Piezoelectric and flexoelectric effects of DNA adsorbed films on microcantilevers

DNA-based biosensors have played a huge role in many areas, especially in current global coronavirus outbreak. However, there is a great difficulty in the characterization of piezoelectric and flexoelectric coefficients of the nanoscale DNA film, because the existing experimental methods for hard materials are almost invalid. In addition, the relevant theoretical models for DNA films only consider a single effect without clarifying the difference between the two electromechanical effects on device detection signals. This work aims to present multiscale models for DNA-microcantilever experiments to clarify the competitive mechanism in piezoelectric and flexoelectric effects of DNA films on detection signals. First, a Poisson-Boltzmann (PB) equation is used to predict the potential distribution due to the competition between fixed phosphate groups and mobile salt ions in DNA films.
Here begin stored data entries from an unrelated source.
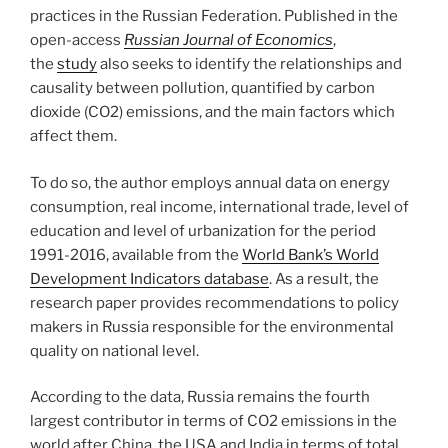
practices in the Russian Federation. Published in the
open-access
Russian Journal of Economics
,
the
study
also seeks to identify the relationships and
causality between pollution, quantified by carbon
dioxide (CO2) emissions, and the main factors which
affect them.
To do so, the author employs annual data on energy
consumption, real income, international trade, level of
education and level of urbanization for the period
1991-2016, available from the
World Bank’s World
Development Indicators database
. As a result, the
research paper provides recommendations to policy
makers in Russia responsible for the environmental
quality on national level.
According to the data, Russia remains the fourth
largest contributor in terms of CO2 emissions in the
world after China, the USA and India in terms of total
Second, a macroscopic piezoelectric/flexoelectric constitutive equation of the DNA film and a mesoscopic free energy model of the DNA solution are combined to analytically predict the electromechanical coefficients of the DNA film and the relevant microcantilever signals by the deformation equivalent method and Zhang’s two-variable method. Finally, the effects of detection conditions on microscopic interactions, electromechanical coupling coefficients, and deflection signals are studied. Numerical results not only agree well with the experimental observations, but also reveal that the piezoelectric and flexoelectric effects of the DNA film should be equivalently modeled when interpreting microcantilever detection signals. These insights might provide opportunities for the microcantilever biosensor with high sensitivity.